Ce qui est certain, c'est que le Dehors, je ne viens pas le visiter comme un parc, pour y faire une balade ! Je viens le chercher en moi, ici, parce qu'il est d'abord en nous, avant d'être cette sauvagerie qui nous donne le goût d'être et de nous battre ! Le Dehors, c'est l'intime vent, court, vif, qui flue au fond de nos tripes. Il circule en nous, il serpente entre tous nos atomes de matière, accélère, décélère, jaillit, donne du rythme, agite ! Et la matière cherche à la calmer, à le mettre en cellule, veut le bloquer, le fait buter. Elle fixe. Elle assigne. Si elle bouge, c'est comme le sang, par les réseaux établis. Alors que le Dehors, qui vient de nulle part, eh bien va partout, court-circuite les réseaux, il lie ce qui ne l'a jamais été : les reins aux seins, la bouche aux mains, les mains au monde… Il nous aère.
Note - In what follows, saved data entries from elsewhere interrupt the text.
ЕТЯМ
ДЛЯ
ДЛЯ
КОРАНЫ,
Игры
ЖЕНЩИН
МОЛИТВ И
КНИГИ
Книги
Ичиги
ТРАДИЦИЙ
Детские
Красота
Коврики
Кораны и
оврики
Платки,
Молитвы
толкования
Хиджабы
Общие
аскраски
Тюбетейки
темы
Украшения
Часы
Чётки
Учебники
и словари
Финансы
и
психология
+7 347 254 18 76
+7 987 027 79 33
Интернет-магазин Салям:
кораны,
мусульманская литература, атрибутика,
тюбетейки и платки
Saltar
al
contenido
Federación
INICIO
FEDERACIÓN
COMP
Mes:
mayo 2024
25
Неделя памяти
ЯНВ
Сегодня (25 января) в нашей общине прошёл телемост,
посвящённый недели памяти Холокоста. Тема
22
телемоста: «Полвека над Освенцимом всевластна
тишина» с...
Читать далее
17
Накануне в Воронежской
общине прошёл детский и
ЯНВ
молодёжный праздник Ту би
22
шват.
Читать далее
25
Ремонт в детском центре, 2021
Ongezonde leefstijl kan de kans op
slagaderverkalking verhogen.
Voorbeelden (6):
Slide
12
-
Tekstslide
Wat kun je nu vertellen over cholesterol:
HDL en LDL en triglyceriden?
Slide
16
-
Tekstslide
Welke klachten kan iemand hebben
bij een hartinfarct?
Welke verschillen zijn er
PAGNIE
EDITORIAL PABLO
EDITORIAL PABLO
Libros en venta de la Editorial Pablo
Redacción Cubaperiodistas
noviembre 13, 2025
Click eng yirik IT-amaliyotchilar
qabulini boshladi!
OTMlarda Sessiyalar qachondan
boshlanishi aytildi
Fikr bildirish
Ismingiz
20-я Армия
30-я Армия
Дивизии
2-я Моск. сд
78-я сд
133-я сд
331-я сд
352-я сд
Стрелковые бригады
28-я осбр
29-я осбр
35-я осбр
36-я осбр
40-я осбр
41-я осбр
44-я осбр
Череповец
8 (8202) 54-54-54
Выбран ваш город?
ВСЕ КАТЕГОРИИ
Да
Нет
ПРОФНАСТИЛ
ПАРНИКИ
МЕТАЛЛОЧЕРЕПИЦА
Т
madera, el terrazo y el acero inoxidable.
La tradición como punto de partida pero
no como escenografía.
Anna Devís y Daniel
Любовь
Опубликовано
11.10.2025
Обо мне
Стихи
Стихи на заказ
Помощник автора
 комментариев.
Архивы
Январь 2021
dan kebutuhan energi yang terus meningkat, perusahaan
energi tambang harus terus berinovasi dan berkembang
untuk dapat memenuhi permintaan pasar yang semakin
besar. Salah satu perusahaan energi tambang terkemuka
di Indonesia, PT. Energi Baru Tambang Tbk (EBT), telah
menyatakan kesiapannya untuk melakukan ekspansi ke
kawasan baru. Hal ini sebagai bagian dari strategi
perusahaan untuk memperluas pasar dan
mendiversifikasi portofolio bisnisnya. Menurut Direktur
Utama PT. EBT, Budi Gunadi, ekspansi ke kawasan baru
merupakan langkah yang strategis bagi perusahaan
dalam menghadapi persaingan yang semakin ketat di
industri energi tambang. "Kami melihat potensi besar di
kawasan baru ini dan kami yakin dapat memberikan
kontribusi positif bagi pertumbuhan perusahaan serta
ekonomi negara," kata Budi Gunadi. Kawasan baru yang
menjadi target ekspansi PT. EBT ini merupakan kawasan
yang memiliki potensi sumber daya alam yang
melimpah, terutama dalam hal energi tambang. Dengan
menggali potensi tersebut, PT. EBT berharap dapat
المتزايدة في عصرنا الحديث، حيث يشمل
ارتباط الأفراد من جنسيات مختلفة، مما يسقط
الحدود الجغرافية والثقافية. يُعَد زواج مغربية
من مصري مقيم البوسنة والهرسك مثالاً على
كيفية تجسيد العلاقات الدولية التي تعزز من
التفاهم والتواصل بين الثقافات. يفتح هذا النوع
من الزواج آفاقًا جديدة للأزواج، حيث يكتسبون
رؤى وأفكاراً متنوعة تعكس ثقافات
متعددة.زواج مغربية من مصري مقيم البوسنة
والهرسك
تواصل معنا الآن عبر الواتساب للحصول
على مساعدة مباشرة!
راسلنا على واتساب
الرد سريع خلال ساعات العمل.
Il nous troue le ventre, le cœur. Creuse le crâne. Et chaque fois qu'un vide se fait, que ça se déchire du dedans pour s'ouvrir, même un tout petit peu, alors passe un vent, quelque chose fuit, qui fait appel d'air, ça vit. Ce que je viens chercher ici, c'est cette sensation que l'espace prolifère en moi, comme un cancer qui ferait sa propre place, avec de l'air. Le Dehors entre, m'ouvre, il météorise, il oxygène et ainsi se forme la pensée, ainsi la sensation, lorsqu'elle est neuve et inouïe.
(…)
Il faudrait pouvoir sans cesse s'articuler avec l'extérieur, comme toi. Se déloger à coups de latte de son égocentre et de ses petits soucis — bondir hors de soi. Je suis "hors de moi", la plus belle des expressions. Colère et ouverture. Toi tu y arrives, je crois, parce que tes désirs sont en prise avec la face fluide des choses. Ton corps vit, échange. Tout peut y entrer et sortir.
Alain Damasio, La zone du dehors, Clamart, La Volte Folio Gallimard, 2007, p. 41-42.